The Mortgage Bankers Association said yesterday that the latest National MBA Delinquency Survey showed a decrease in the deliquency rate for mortgage loans on one-to-four-unit residential properties. The delinquency rate for mortgage loans on the properties was 4.84% of all loans in 1Q07. The rate was down 11 basis points from 4Q06, and it rose 43 basis points from a year ago, the MBA said.
The delinquency rate does not include mortgages in the process of foreclosure. These mortgages were 1.28 % of all loans at the end of the first quarter, increasing by nine basis points from the 4Q06, and 30 basis points from one year ago.
Meanwhile, the association reported that the rate of mortgages entering foreclosure was 0.58 % on a seasonally adjusted basis, four basis points higher compared with the previous quarter.
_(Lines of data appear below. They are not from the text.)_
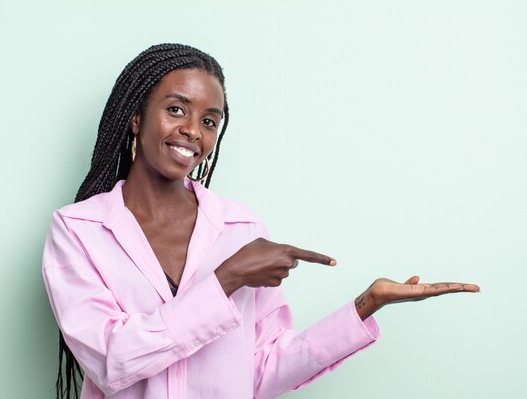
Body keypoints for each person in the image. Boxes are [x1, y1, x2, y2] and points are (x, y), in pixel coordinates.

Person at [42, 43, 480, 399]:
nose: (194, 130)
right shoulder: (78, 231)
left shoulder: (241, 228)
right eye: (176, 109)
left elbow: (262, 370)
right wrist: (226, 278)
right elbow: (111, 359)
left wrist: (367, 305)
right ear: (136, 116)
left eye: (210, 120)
The rate rose 17 basis points from a year ago, MBA said.
The delinquency rate is driven by seven states, according to MBA's Chief Economist Doug Duncan. He said that if it were not for Ohio, Michigan and Indiana, the percentage of loans in foreclosure would have been well below the average of the last ten years. Also, the rate of foreclosures that was started nationwide would have dropped if it were not for California, Florida, Nevada, and Arizona. "Those states have special circumstances that do not reflect what is happening in the rest of the country," Duncan said.
Duncan said that although the foreclosure starts have started to increase slightly from last quarter, without California, Nevada, Florida, or Arizona, these would have declined.
These four states, including Maine, had the largest increases coming in -- Nevada with 19 basis points, Florida with 13 basis points, California with12 basis points, Maine with eight basis points and Arizona seven basis points.
Speculators walking away from properties are driving foreclosures in these four states. These speculators are beginning to face falling home prices and ARM resets. Specifically, in Florida, homebuyers are facing higher insurance bills. Duncan said that 26 states had decreases in their foreclosure rates on subprime ARMs, and if it were not for these four states, the national foreclosure rate on subprime ARMs would have slightly declined.
Ohio, Michigan, and Indiana account for 8.7 % of the mortgage loans in the country, which also accounted for 19.9 % of the nation's loans in foreclosure and 15 % of all the foreclosures started in the country in 1Q07, according to Duncan. The level of foreclosures and foreclosure starts has already exceeded what occurred in Texas during the oil bust of the mid-1980s. He said that Ohio now has the highest number of foreclosures and foreclosure starts the MBA has ever seen for a large state.